La mobilisation accrue des ressources internes demeure un axe central du programme. Des échanges techniques sont en cours afin d’améliorer l’efficacité de la colecte des recettes et de rationaliser le système fiscal. Si des progrès ont été reconnus lors de la deuxième revue du programme en décembre dernier, le FMI souligne que les efforts doivent se poursuivre, compte tenu des besoins de financement élevés et de la pression croissante sur les dépenses publiques.
La maîtrise de la masse salariale dans la fonction publique, identifiée comme un risque budgétaire majeur, a également été au cœur des discussions.

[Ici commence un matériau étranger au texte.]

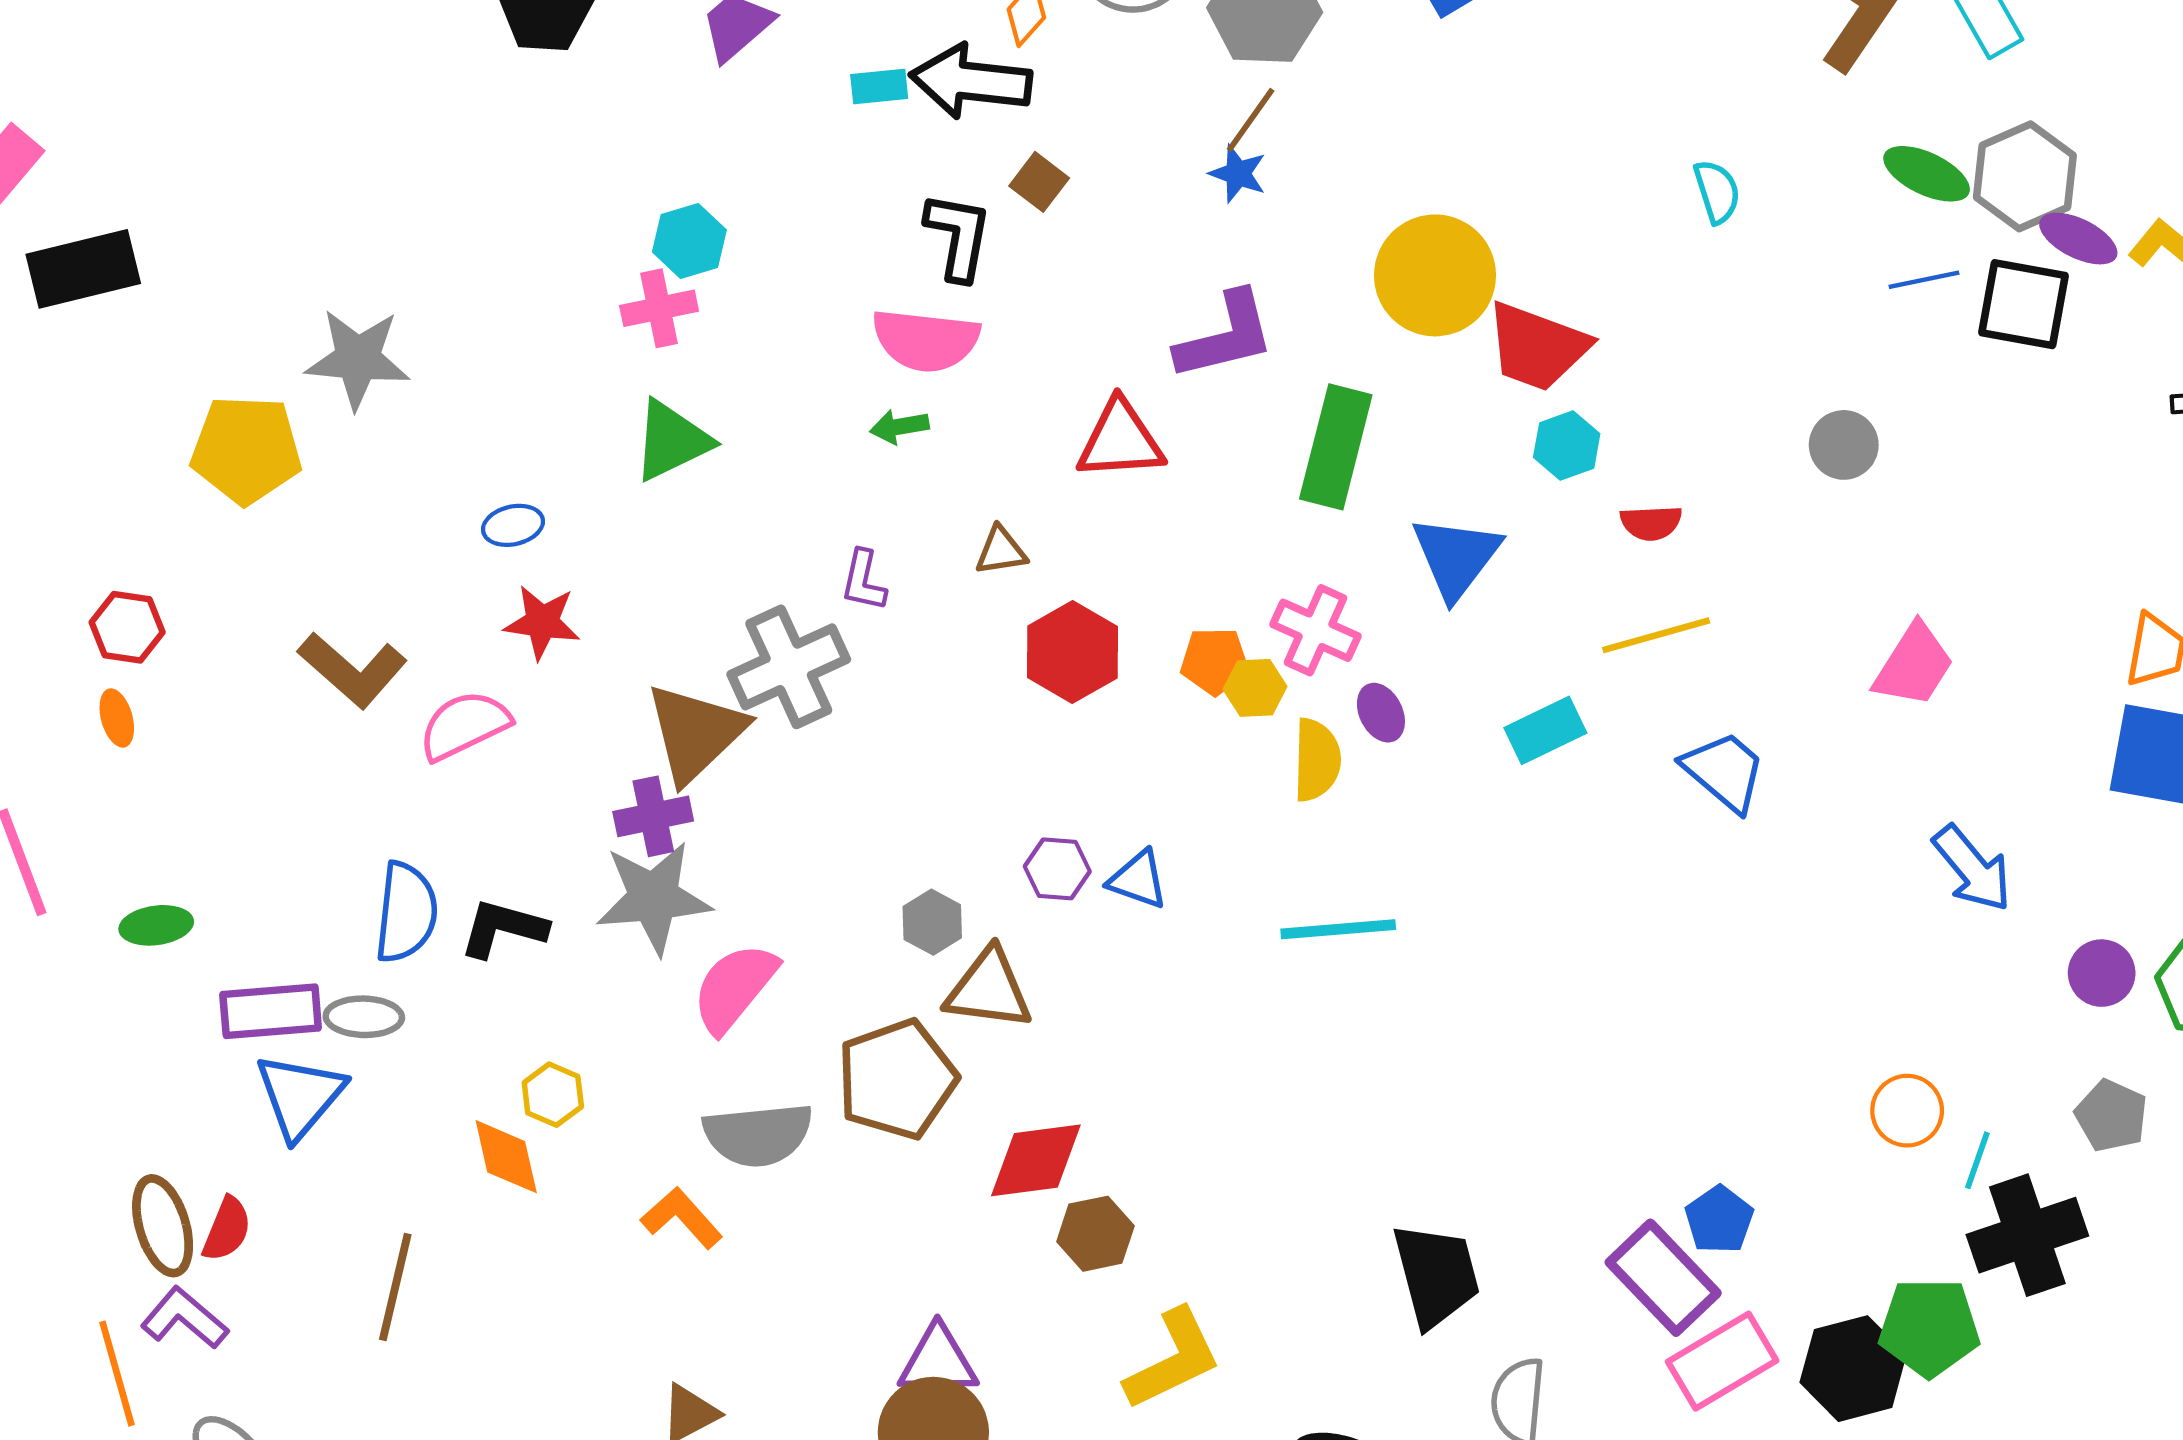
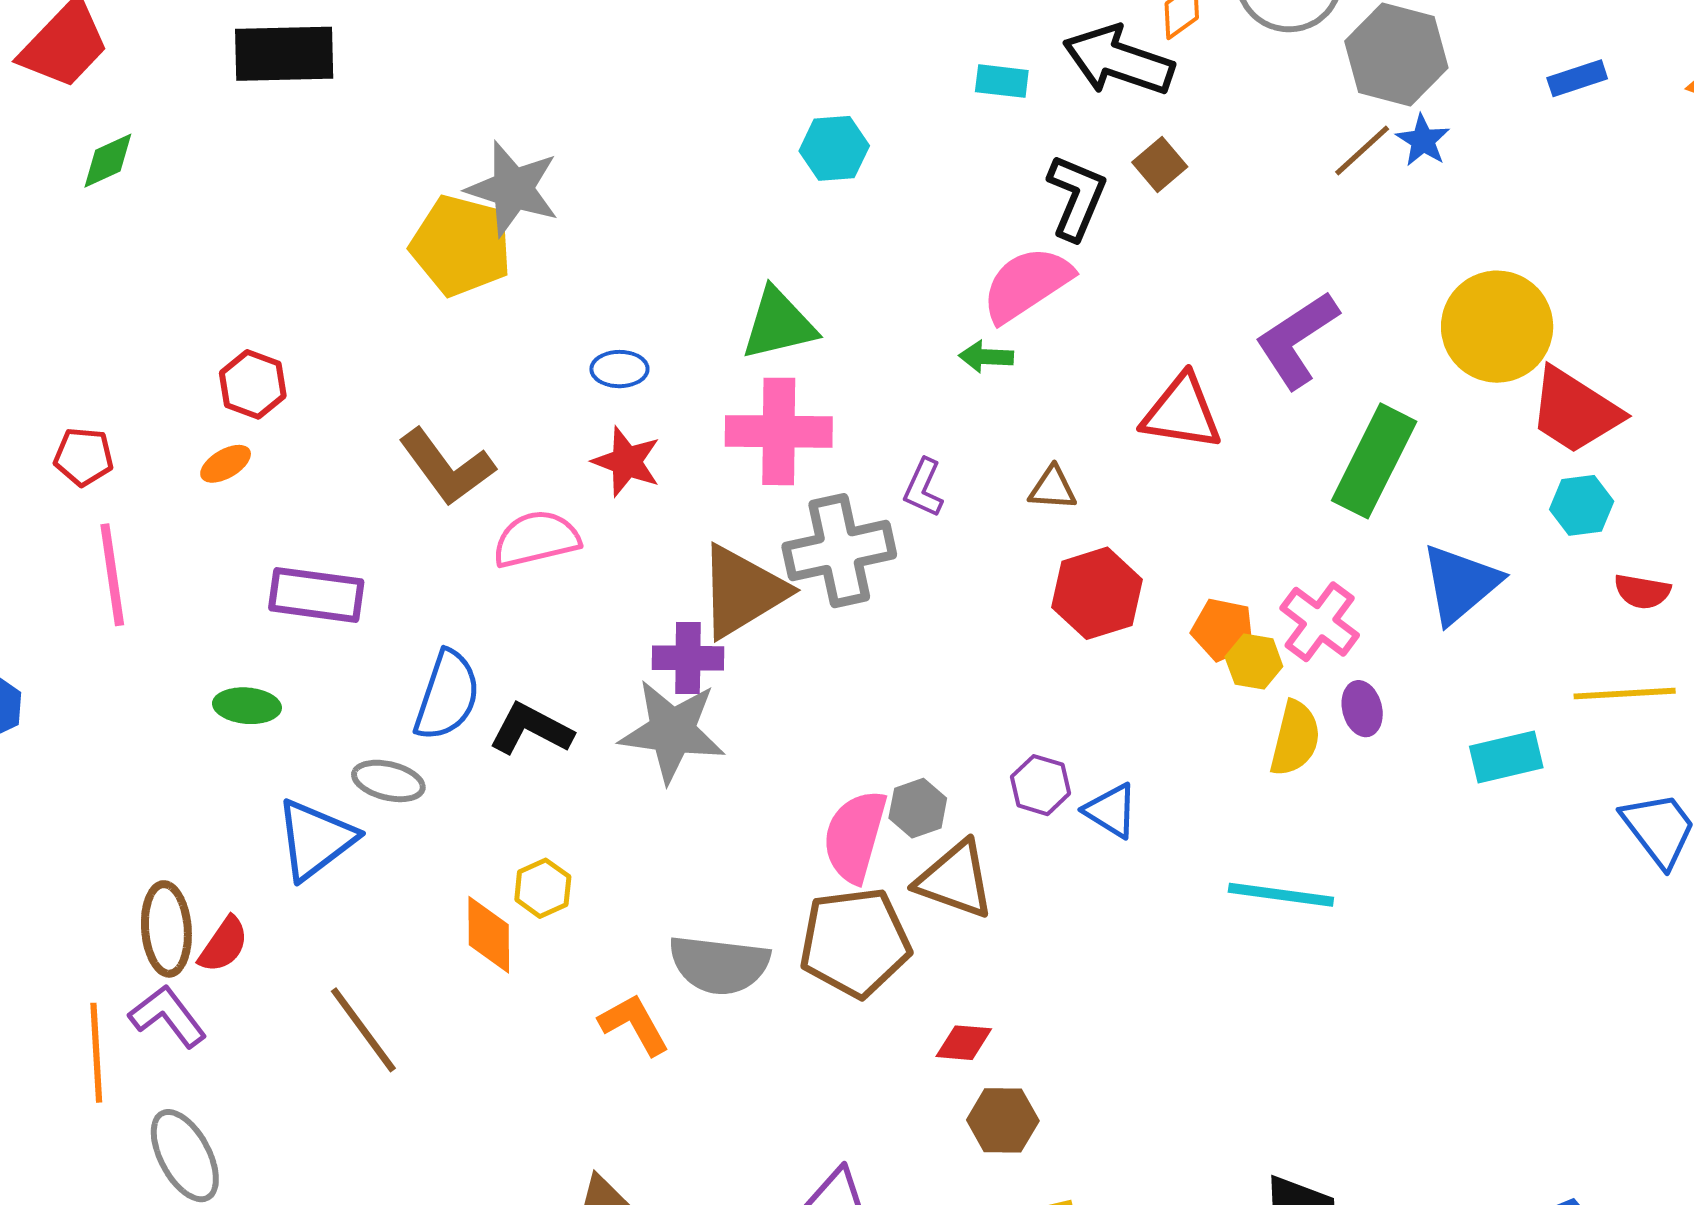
cyan rectangle: (879, 87) -> (1002, 81), moved
blue star: (1238, 174) -> (1423, 140), moved
pink cross: (659, 308) -> (779, 431), moved, size x1.5
purple L-shape: (1225, 336) -> (1297, 340), turned 148
pink semicircle: (926, 340) -> (1027, 284), turned 128
yellow pentagon: (246, 450) -> (461, 246), moved
orange ellipse: (117, 718) -> (226, 464), turned 63
green ellipse: (156, 925) -> (247, 706), moved
pink semicircle: (734, 988) -> (855, 836), moved, turned -36
purple rectangle: (271, 1011) -> (316, 595), moved
red diamond: (1036, 1160) -> (964, 1043), size x0.6
brown line: (395, 1287) -> (363, 1030), turned -62

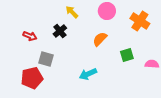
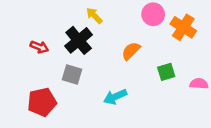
pink circle: (107, 11) -> (153, 14), moved
black cross: (60, 31) -> (79, 40), size x1.5
gray square: (46, 59) -> (72, 74), moved

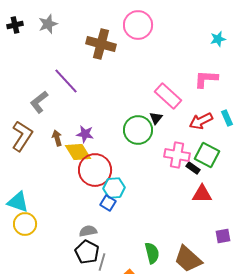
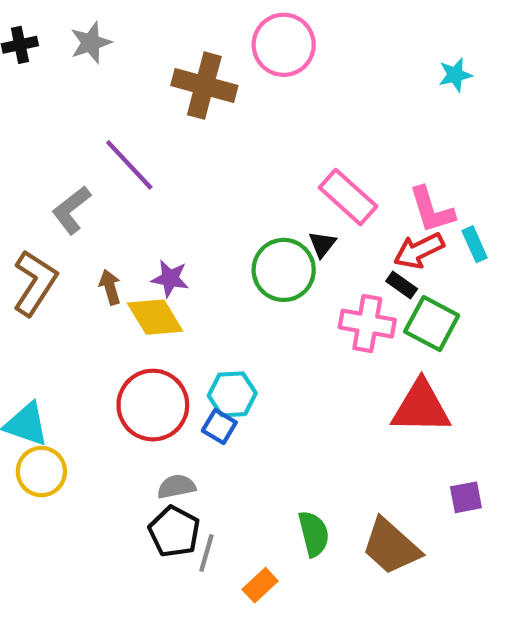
pink L-shape: (206, 79) -> (432, 210), moved, turned -110
black rectangle: (193, 168) -> (402, 285), moved
red circle: (95, 170) -> (153, 405), moved
red triangle: (202, 194) -> (421, 407), size x1.4

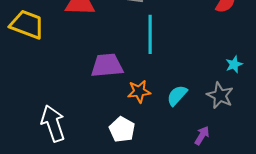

Les autorités congolaises ont réitéré leur engagement à renforcer la discipline budgétaire tout en intensifiant la mobilisation des recettes.
Au terme de la mission, le FMI s’est déclaré confiant quant à la détermination du gouvernement à maintenir le cap des réformes et à préserver la stabilité macroéconomique, malgré un contexte sécuritaire et international marqué par de fortes incertitudes.